→ **Quoted passage**:

===

By Rick Eymer
Palo Alto Online Sports
Andrew Luck, better known as Stanford's starting quarterback, saved a touchdown with a body tackle on Oregon's Eddie Pleasant during the Cardinal's 52-31 setback to Oregon last Saturday. That the Ducks scored on the next play is irrelevant.
"All you need to see is the way he made that tackle at the three-yard line," Stanford coach Jim Harbaugh said. "I think he can faster than he can to make that play. He competes with the heart of a champion."
Luck critiqued the tackle as "F for form but it got the job done."
The redshirt sophomore was put into the position of stop gap defense because of Javes Lewis' bone-jarring helmet-to-helmet hit on receiver Chris Owusu, who lost the ball because he was rendered unconscious by the blow.
Pleasant alertly grabbed the loose ball and took off the other way. Luck was the only Stanford player with any chance of catching him. He threw his body at Lewis, pushing him out-of-bounds before the goal line. He may think poorly of his form, but there are plenty of free safeties who would take it in an instant.

===

→ **Data records**:
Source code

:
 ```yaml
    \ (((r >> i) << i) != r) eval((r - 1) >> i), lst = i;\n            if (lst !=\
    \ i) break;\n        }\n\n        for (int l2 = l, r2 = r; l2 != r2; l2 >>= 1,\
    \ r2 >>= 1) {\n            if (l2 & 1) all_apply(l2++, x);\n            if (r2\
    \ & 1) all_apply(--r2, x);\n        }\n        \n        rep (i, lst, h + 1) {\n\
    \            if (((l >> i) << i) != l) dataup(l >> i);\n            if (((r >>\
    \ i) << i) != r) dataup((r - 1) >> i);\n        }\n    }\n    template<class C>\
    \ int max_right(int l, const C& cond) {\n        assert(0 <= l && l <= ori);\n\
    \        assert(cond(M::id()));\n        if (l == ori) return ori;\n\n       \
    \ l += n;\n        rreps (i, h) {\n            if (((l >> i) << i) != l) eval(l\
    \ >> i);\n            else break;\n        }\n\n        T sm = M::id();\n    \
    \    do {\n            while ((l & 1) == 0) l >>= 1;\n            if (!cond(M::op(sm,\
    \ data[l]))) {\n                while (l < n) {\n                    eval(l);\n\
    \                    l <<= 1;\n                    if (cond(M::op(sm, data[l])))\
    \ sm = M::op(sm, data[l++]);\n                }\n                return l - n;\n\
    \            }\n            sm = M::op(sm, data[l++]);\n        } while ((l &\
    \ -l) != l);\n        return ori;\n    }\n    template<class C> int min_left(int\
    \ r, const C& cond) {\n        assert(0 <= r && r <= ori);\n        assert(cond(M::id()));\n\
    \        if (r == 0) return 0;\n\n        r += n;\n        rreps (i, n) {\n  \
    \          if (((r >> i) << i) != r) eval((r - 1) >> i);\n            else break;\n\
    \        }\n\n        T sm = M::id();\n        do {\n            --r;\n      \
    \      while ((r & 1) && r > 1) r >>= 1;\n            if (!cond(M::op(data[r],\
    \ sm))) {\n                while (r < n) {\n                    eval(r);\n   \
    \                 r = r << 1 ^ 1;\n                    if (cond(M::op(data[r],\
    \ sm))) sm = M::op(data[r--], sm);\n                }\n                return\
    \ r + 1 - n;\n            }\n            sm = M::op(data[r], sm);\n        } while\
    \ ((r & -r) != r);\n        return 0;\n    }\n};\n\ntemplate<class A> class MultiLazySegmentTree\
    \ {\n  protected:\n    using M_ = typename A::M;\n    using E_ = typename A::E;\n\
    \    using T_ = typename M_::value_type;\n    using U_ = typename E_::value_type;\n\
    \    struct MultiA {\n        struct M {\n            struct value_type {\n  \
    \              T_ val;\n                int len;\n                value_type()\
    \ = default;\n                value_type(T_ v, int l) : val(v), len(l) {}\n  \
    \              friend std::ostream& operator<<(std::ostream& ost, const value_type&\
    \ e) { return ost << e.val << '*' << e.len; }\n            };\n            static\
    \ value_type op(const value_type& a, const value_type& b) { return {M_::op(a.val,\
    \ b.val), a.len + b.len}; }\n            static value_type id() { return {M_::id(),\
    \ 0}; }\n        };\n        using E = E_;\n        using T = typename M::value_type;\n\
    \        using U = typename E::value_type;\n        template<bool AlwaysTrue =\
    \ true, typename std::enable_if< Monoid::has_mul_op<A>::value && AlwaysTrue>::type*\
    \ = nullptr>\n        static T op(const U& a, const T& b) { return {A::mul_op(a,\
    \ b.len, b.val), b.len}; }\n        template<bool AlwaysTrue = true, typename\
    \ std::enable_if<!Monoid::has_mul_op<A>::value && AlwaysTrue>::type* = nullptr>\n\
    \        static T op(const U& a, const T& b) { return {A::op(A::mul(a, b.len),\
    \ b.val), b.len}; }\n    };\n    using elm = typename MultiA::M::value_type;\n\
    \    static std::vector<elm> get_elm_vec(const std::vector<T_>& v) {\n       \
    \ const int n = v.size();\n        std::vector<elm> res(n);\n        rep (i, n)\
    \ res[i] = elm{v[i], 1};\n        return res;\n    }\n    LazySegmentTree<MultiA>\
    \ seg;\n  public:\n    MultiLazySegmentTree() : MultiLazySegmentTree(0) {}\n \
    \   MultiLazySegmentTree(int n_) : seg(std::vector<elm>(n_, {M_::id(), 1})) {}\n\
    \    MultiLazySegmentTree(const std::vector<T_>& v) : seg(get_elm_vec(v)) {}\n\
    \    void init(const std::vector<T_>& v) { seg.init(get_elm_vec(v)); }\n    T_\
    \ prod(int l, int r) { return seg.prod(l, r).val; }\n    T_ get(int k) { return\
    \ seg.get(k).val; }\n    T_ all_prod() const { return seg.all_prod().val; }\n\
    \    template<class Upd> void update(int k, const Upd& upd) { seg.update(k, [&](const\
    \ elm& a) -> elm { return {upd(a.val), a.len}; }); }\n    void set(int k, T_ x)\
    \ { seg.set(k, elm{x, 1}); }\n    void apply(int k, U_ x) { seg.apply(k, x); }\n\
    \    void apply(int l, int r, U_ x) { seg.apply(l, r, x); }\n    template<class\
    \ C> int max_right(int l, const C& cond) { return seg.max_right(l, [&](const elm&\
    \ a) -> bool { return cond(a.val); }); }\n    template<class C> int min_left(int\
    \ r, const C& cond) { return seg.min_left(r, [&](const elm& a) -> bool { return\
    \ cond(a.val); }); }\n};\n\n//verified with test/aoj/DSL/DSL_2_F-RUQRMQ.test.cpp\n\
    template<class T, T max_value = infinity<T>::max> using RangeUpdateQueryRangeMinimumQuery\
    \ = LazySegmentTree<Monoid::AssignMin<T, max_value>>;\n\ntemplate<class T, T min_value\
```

===

→ **Required action A**: In the article about Andrew Luck's tackle, what was the final score of the game against Oregon?
→ **Required action B**: Name every football player mentioned in the article about Andrew Luck's tackle.
The records are separate material and have nothing to do with the article about Andrew Luck's tackle.

→ **Answer section A**: Oregon won 52-31.

→ **Answer section B**: Andrew Luck, Eddie Pleasant, Javes Lewis, Chris Owusu